טכניון מכון טכנולוגי לישראל
הטכניון מכון טכנולוגי לישראל - בית הספר ללימודי מוסמכים  
M.Sc Thesis
M.Sc StudentMor Sondak
SubjectEstimating Query Representativeness for Query-Performance
Prediction
DepartmentDepartment of Industrial Engineering and Management
Supervisor Full Professor Kurland Oren
Full Thesis textFull thesis text - English Version


Abstract

The query-performance prediction (QPP) task is estimating retrieval effectiveness with no relevance judgments. We present a novel probabilistic framework for QPP that gives rise to an important aspect that was not addressed in previous work; namely, the extent to which the query effectively represents the underlying information need for retrieval over the given corpus.
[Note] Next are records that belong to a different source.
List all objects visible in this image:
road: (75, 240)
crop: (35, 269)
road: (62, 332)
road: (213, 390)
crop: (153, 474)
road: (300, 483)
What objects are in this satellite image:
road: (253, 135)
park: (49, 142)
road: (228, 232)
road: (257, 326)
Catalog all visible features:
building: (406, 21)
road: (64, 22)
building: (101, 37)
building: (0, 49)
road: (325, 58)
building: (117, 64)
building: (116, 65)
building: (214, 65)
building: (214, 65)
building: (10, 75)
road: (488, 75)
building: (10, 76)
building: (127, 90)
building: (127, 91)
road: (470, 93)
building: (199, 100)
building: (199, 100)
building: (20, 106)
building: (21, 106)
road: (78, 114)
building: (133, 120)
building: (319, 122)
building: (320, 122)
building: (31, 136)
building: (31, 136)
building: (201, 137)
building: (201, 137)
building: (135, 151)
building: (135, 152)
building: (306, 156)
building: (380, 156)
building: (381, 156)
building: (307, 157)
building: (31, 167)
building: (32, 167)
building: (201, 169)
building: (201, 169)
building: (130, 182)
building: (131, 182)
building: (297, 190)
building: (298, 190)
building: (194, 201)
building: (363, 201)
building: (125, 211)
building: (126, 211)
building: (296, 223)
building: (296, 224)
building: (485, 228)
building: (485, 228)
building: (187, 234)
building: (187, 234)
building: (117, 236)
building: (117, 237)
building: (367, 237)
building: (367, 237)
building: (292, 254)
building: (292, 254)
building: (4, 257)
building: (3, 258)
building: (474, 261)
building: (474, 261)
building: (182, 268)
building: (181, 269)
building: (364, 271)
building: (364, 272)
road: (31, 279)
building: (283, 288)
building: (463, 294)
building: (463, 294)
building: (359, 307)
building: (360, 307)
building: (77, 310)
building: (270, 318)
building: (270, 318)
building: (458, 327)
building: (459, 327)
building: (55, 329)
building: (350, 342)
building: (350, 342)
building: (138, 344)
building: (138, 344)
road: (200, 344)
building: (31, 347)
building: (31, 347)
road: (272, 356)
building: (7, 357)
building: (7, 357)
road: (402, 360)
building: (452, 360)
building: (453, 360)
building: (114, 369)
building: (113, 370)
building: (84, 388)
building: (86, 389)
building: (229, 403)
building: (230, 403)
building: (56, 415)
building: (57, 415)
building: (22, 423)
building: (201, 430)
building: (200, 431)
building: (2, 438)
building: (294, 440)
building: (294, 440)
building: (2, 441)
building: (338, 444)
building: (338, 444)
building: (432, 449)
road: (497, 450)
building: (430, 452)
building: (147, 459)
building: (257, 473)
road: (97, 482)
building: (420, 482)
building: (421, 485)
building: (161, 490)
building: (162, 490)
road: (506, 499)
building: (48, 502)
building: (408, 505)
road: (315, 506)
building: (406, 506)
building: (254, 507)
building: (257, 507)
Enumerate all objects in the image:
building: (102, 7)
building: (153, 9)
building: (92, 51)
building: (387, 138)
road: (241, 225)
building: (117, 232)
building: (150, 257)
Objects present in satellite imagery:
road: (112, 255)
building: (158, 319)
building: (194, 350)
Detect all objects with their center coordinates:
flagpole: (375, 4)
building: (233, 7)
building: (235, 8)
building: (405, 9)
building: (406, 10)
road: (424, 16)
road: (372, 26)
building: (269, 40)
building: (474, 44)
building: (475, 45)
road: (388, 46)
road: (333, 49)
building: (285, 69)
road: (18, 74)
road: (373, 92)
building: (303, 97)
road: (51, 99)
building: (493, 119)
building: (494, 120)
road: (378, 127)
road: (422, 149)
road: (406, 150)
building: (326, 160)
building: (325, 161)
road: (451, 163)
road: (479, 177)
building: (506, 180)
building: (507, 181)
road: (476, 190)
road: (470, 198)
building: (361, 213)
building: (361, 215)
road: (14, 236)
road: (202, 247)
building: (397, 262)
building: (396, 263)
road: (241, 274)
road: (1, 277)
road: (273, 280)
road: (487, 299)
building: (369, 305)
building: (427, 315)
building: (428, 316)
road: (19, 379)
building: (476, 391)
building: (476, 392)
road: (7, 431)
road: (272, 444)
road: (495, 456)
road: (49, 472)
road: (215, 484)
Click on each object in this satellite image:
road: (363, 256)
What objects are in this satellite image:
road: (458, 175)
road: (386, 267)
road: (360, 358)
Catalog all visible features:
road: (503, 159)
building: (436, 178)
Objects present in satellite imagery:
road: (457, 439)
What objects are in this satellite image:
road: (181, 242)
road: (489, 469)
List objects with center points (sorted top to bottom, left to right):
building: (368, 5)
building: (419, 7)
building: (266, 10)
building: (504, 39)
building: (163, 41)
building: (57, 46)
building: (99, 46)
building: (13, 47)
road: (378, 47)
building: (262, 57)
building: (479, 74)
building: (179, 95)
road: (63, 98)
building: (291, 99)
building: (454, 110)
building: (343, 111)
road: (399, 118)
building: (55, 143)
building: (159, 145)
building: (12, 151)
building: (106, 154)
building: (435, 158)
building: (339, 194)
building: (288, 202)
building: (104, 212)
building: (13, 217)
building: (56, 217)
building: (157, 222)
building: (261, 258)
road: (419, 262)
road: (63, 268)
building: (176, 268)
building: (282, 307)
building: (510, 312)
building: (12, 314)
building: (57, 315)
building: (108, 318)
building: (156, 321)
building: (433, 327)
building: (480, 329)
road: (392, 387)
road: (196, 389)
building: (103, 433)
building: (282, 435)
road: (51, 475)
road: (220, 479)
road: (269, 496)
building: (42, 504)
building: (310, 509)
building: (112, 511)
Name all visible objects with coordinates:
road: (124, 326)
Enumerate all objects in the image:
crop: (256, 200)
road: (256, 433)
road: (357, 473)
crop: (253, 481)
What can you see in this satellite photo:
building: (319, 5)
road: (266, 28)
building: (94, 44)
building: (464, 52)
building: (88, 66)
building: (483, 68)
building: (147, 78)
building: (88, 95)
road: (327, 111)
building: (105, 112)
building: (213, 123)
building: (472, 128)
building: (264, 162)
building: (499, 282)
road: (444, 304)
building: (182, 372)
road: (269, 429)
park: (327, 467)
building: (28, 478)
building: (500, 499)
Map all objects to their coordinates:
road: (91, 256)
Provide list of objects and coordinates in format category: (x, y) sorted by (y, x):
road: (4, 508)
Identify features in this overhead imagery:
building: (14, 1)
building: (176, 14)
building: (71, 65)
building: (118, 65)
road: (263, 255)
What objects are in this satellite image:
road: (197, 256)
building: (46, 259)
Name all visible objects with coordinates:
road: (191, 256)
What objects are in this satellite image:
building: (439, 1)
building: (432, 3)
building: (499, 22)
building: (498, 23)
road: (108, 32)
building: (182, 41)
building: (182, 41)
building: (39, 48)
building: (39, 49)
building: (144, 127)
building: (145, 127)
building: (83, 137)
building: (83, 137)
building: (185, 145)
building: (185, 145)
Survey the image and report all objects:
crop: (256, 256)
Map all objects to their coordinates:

We present a few query-representativeness measures that serve as estimates for this extent. The representativeness measures utilize relevance language models that serve as explicit representation of the presumed information need. The probabilistic prediction framework that we present also provides formal grounds for integrating query-representativeness measures with pre- and post-retrieval prediction methods. In addition, we show how to integrate the query-representativeness measures in a recently proposed framework for QPP which utilizes Markov Random Fields. Results obtained using a wide array of experiments attest to the merits of using the proposed query-representativeness measures. A case in point, integrating the representativeness measures with state-of-the-art pre-retrieval prediction methods yields prediction quality that substantially transcends that of using the pre-retrieval predictors alone. Hence, this integration constitutes the best reported pre-retrieval prediction approach, as the representativeness measures are computed prior to performing retrieval. We also demonstrate the potential merits of integrating the query representativeness measures with both post-retrieval and pre-retrieval prediction methods.